Arguably, if you didn't want to deal with that, you could just get an appropriate 260 ohm or so resistor value and cram it into the sensor plug harness and leave it at that. I figure as long as I'm going to have a special tool in my toolbox, I may as well make it a bit better, which may save me some grief when I'm stuck on the side of the road, which is something everybody hates, but especially Jaguar owners, who don't like to propagate that misconception that Jaguars are "terribly unreliable".

Then I took some appropriate sized pieces of shrink tubing and enveloped the resistors and wire leads with them and shrunk them (with the heat from the flame of a butane torch, though a lighter would do, so long as you don't hold it in one spot and burn the tubing). Then I sealed the switch base in a larger piece of tubing (and, retentive me, tapered it with progressively smaller diameter pieces).

The tinned leads are rigid, and insert into the contacts on the plug harness easily, but are held firmly enough that you can actually lift and move the harness around with the wire, and not risk the wires falling out (this is important, since if they do, you'd have an open circuit again).

I have several wireties in my toolkit as well - both single-use and releaseable varieties. The releaseable ones would work well for this, since it is a temporary fix, and you can position the wires as needed.

Note that it is shown here pictured installed in my '85 merely as a demonstration - neither it or my '88 have suffered this failure.

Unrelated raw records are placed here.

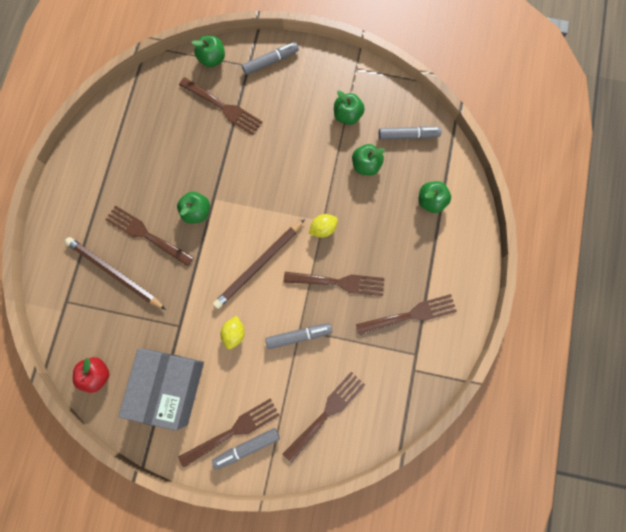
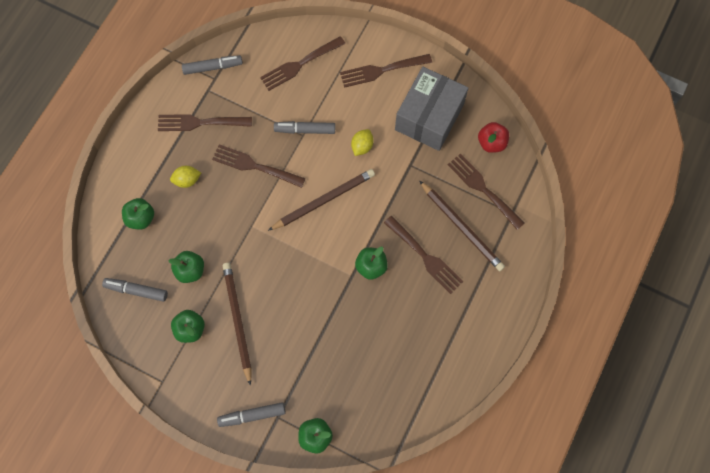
camera: 165 degrees left, 5 degrees down
(223, 107) = (318, 373): brown fork -> brown fork (483, 189)
(247, 447) = (373, 56): grey marker -> grey marker (213, 67)
(307, 132) = (237, 321): none -> brown pencil
(323, 228) = (253, 219): yellow lemon -> yellow lemon (187, 180)

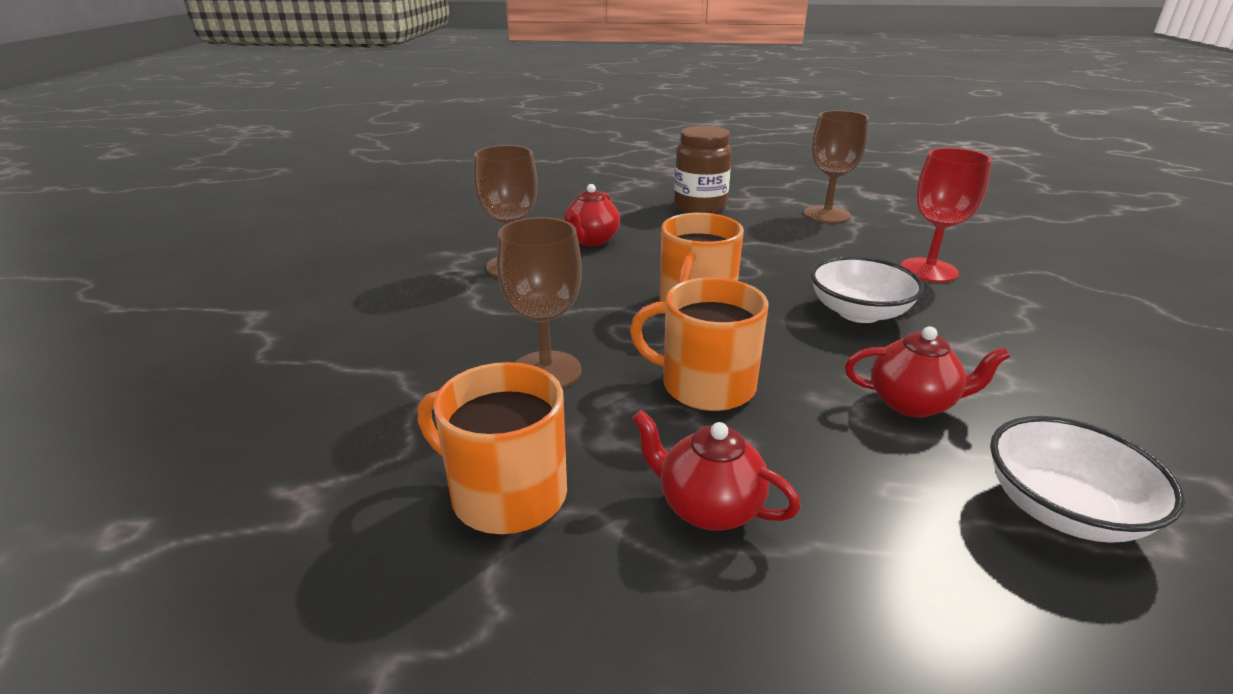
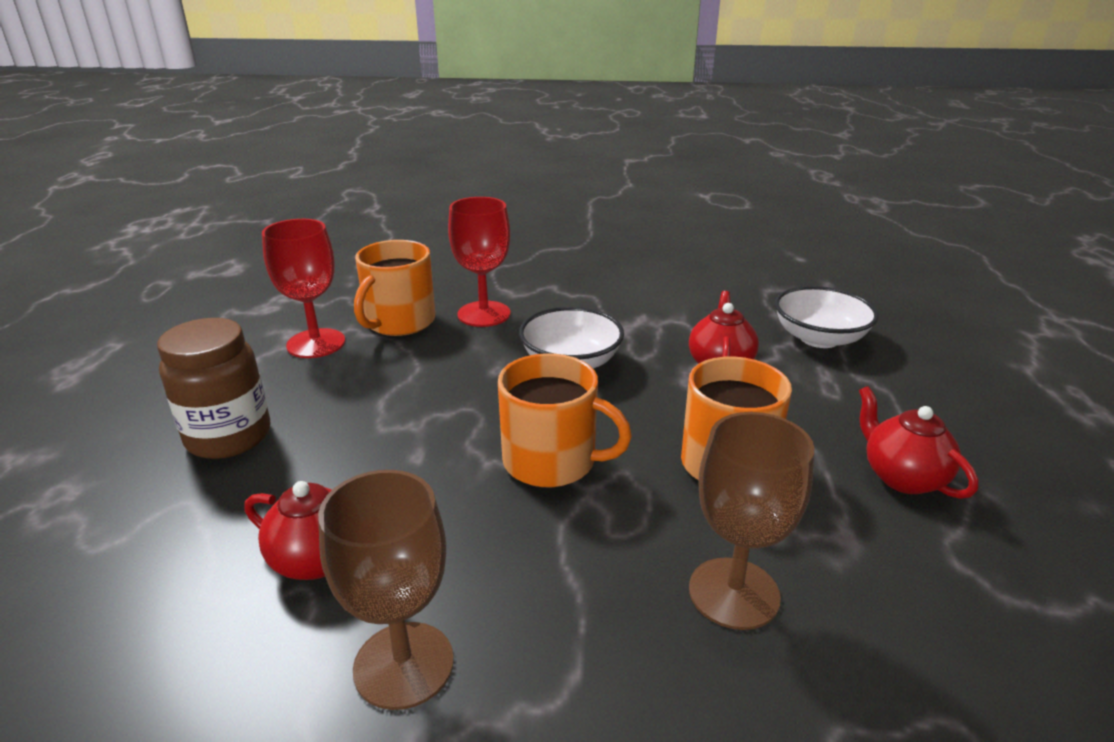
camera: 90 degrees left, 0 degrees up
(506, 493) = (963, 609): orange mug -> orange mug (399, 322)
(708, 507) = (902, 477): red teapot -> red teapot turned 120 degrees clockwise
(826, 215) = (316, 343): brown goblet -> red goblet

Total cost: well, it was made entirely from bits I have on hand, but all told, the components necessary to make this can't cost you more than perhaps US$2 at a Radio Shack or similar store, though the heat shrink tube (excellent stuff to have on hand for all sorts of electronics work and repairs) will probably set you back a little more pocket change, unless you can find a package of various sizes.

I would be remiss if I didn't note that one lister did suggest simply purchasing a 5K ohm potentiometer, since in effect, all you'd have to do is solder the leads to it, and then note the exact location the knob needs to be at in order to result in specific resistance values, which would allow you to simply turn the dial to "cold" and "hot" settings if you wanted. While this should work (and the adjustable range is certainly more versatile than the simple "cold" and "hot" settings of the slide switch presented here), I don't favour the potentiometer approach for a couple of reasons, not the least of which is repeatability and stability -- the rotation of such a pot is likely to be too small to allow for a precise control at the end where it matters the most -- where the engine is hot -- by using fixed resistors, you're just about assured of precisely the value you want.

If you suffer a coolant temperature sensor failure, you should get it replaced in short order, so that your engine can run as designed -- this gadget isn't intended to substitute for a proper coolant temperature sensor, but it can serve to get and keep your car running if you suffer such a failure while on the road. I'm determined not to be stuck in that situation, and having a workaround prepared gives me the peace of mind that should the sensor fail, I won't be inconvenienced more than a couple of minutes.